Target-object guidance is believed to result when image locations have features similar to those of the target-object representation (
Zelinsky et al., 2020a). Target guidance is therefore strongest on target-present (TP) trials where a target actually appears in the image, but a similarly computed, albeit weaker target guidance exists in TA search. To study how target guidance in a search task compares to center bias, saliency, and object recognition uncertainty, we need a method for obtaining a target map that reflects a bias for target features in a visual input.

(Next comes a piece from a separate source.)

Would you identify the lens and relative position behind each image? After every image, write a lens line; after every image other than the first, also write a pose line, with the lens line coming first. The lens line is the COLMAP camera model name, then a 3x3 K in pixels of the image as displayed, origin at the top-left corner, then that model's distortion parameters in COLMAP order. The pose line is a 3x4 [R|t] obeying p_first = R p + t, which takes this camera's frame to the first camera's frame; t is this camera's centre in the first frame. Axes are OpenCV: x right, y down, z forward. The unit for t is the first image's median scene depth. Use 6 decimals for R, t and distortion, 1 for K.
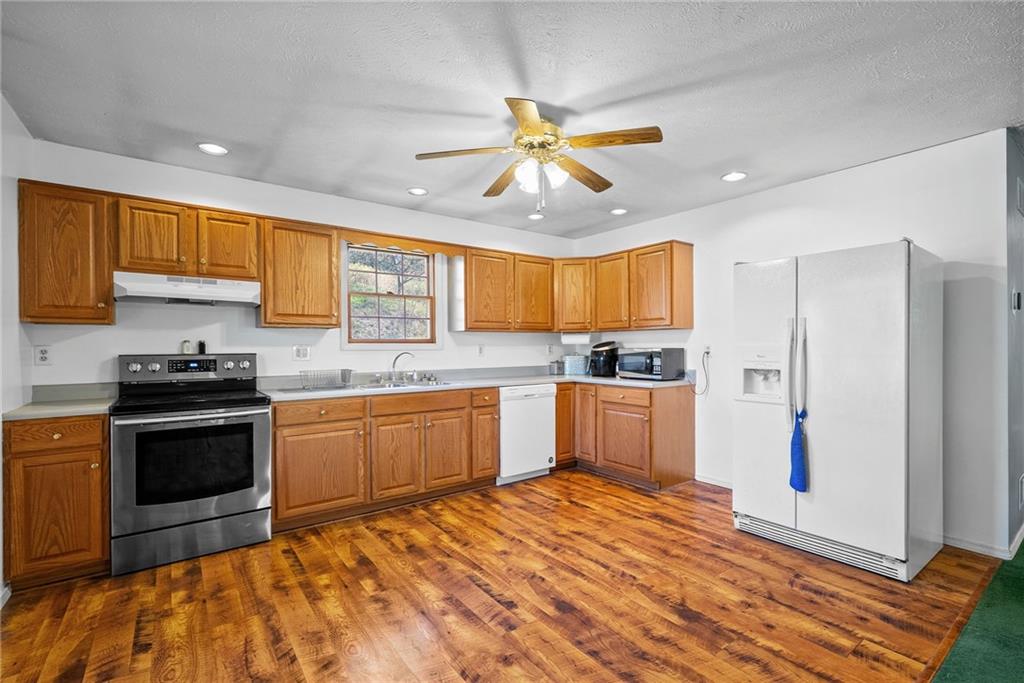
lens RADIAL K [[464.0, 0, 512.9], [0, 464.0, 351.9], [0, 0, 1]] dist [0.000504, 0.000328]
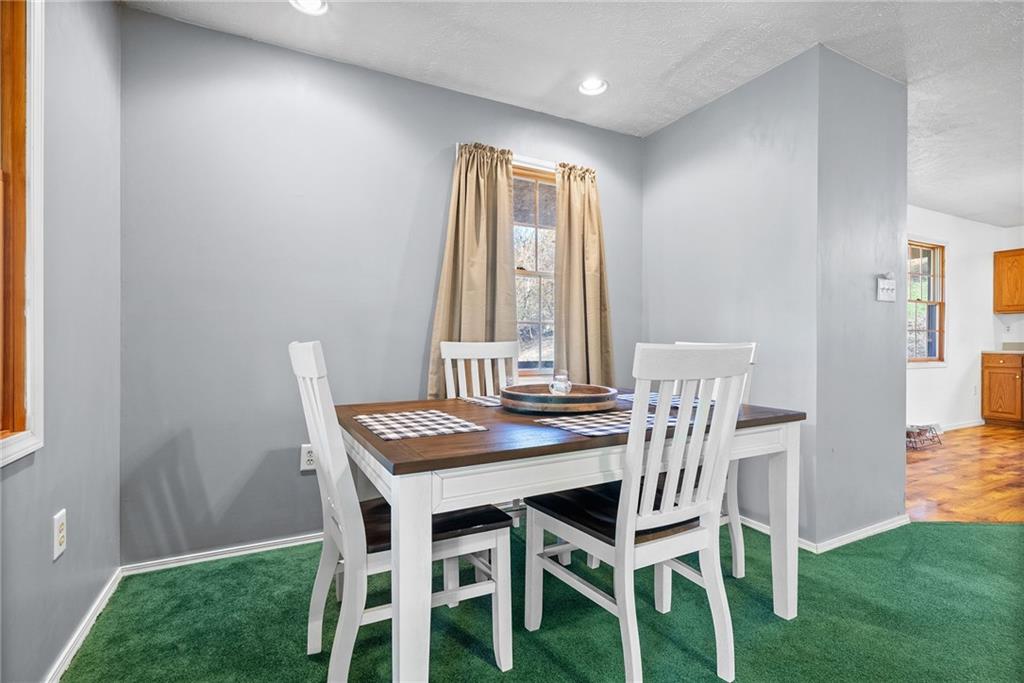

As already reviewed, there are many methods for doing this, but in the interest of keeping the state representations as comparable as possible in our model comparison we used the same MaskRCNN object proposal method (
He et al., 2017) that we used to obtain an object uncertainty map. However, different thresholds on confidence were used depending on whether the search was target present or target absent. For TP search, we obtained the MaskRCNN object proposal bounding box in the image that had a confidence score greater than 0.9 that the object was an exemplar of the target category. We chose this high confidence threshold to ensure that the target was the only object selected in the scene, which was true most of the time. Moreover, the intersection over the union of this bounding box with the ground truth target-object labels from COCO-Search18 was 0.826, thereby validating our use of the MaskRCNN method. We then obtained a target map (Target) by applying a 2D Gaussian (
σ = one-fourth of the box height,
hb, as done for the center bias map, and size = image height,
him, resized to the box dimensions) at the center of this bounding box. In the case of TA search, we simply lowered the level of confidence for the MaskRCNN to 0.02, which was necessary because the confidence of a non-target object being the target is usually much lower compared with the confidence of actual target objects. A target map was then obtained similar to TP search. Specifically, we applied the same 2D Gaussian used for the TP search at the center of every bounding box (with recognition confidence value
> 0.02) to obtain the target map, again assuming that there are some features at the bounding box locations that are guiding attention in proportion to their target similarity. Note that, whereas more sophisticated methods have been developed for predicting search fixations (
Yang et al., 2020;
Zelinsky et al., 2020a), we thought it best to err on the side of interpretability when selecting a method for obtaining a target map, which is often a problem for more sophisticated deep-learning methods. Our implementation of a target map is a simple bias much like a center bias, only the bias is introduced at the detected target locations. Given our goal of weighting the contributions of different features in a comparison, and not best predicting fixation locations, we believe this interpretability of the MaskRCNN method is a strength.